There was general manager Mike Tannenbaum's celebration of Santonio Holmes because the receiver made a catch in practice … with no pads on. There was Rex Ryan's plea for snacktime. There was special teams coach Mike Westhoff cursing the Redskins, a team with which the Jets have no real rivalry. There was, obviously, a lot.
But the weirdest moment of all might have been when Ryan said that Mark Sanchez was the clear-cut No. 1 guy at the quarterback position.
Was it really all that clear-cut?
Sanchez had just completed a fairly atrocious rookie campaign in which he threw 20 picks. The team won, yes, but it was as much in spite of Sanchez's presence as it was because of Sanchez's presence.
Now, in mid-December of 2010, 28 games into Sanchez's career, the head coach is finally starting to see that perhaps Sanchez is not the Sanchize. He admitted after Sunday's loss that he considered taking Sanchez out of the game … in favor of 40-year-old Mark Brunell. Ultimately, though, Ryan said he figured Sanchez gave his team the best chance to win.
What made him feel that way is anyone's guess. He's now failed to lead the Jets to a touchdown on two straight weeks. Yes, you can say his pass to Santonio Holmes was as perfect as perfect gets, but his goal-line interception last week in New England was so bad that it should have counted as two. He's completed just 44 percent of his passes the last two weeks, throwing no touchdowns and four interceptions.

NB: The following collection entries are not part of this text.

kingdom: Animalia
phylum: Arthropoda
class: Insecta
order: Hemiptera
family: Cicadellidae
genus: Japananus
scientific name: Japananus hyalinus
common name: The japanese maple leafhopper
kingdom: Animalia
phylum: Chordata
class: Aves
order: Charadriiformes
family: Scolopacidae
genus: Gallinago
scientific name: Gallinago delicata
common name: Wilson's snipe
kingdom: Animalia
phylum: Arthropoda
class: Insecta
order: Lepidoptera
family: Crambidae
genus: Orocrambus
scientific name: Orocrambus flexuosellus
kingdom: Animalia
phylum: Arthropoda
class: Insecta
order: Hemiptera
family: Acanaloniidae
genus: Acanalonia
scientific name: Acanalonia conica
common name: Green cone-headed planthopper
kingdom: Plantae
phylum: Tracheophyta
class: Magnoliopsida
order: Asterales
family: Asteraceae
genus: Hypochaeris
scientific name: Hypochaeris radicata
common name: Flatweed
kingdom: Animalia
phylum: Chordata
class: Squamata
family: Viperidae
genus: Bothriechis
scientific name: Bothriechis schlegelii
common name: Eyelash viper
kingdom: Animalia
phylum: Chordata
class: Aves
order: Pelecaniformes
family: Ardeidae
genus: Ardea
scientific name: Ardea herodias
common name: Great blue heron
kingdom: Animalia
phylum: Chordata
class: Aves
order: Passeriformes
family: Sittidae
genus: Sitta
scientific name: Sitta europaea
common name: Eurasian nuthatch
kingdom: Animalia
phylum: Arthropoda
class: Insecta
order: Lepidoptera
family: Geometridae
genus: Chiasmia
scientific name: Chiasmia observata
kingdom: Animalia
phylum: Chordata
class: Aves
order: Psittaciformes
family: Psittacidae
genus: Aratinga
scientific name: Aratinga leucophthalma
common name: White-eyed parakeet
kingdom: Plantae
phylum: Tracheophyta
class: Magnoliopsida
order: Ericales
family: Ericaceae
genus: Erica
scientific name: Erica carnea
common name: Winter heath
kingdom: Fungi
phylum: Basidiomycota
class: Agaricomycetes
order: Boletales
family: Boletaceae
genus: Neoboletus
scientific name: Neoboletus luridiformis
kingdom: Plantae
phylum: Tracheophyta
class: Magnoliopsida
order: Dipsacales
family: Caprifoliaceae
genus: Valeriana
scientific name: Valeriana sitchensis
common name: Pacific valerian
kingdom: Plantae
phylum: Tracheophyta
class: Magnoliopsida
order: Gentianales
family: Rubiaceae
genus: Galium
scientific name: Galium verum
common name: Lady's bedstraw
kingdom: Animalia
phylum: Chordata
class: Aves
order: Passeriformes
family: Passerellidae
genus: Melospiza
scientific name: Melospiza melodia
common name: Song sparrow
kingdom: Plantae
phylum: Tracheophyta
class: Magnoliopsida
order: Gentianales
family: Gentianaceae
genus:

In fact, in eight career games in December in January, Sanchez is just 120-for-227 (52.9 percent) for an average of 157.56 yards per game and a total of six touchdowns and six interceptions. He's also fumbled six times, turning it over just once. Whether that's because of the increasing pressure in the final month of the season and the playoffs or the weather turning cold and windy or a combination of both doesn't matter. What matters is the kid isn't getting it done.
It should be enough reason for some panic in New York — especially considering Sanchez's obvious struggles with confidence.
"I can't play like that," Sanchez said after Sunday's loss. "I can't be a roller coaster."
He might be saying it, but a roller coaster seems to be the only thing that Sanchez can successfully be.
Even Joe Namath doesn't like what he sees, as the most famous Jets quarterback in history took to Twitter to declare that "Mark is beginning to scare me."
What Ryan and Namath are seeing is what most people have been seeing for two years. Sanchez can make a great pass from time to time, but you have to wonder about his makeup. You have to wonder if he can handle playing in cold weather. You have to wonder if he's the right man to lead this team to a Super Bowl.
If he's not, you have to make a change. This team made it very clear from the beginning of the season that there was just one goal, and that was winning it all. If Sanchez can't rise up in a key divisional battle on national television, and if he falls flat on his face in a much less meaningful game just six days later, does he have what it takes to win with all the marbles on the line?
That's a question the Jets, from the top of the organization to the bottom (where Sal Alosi currently resides), have to be asking themselves on Monday morning.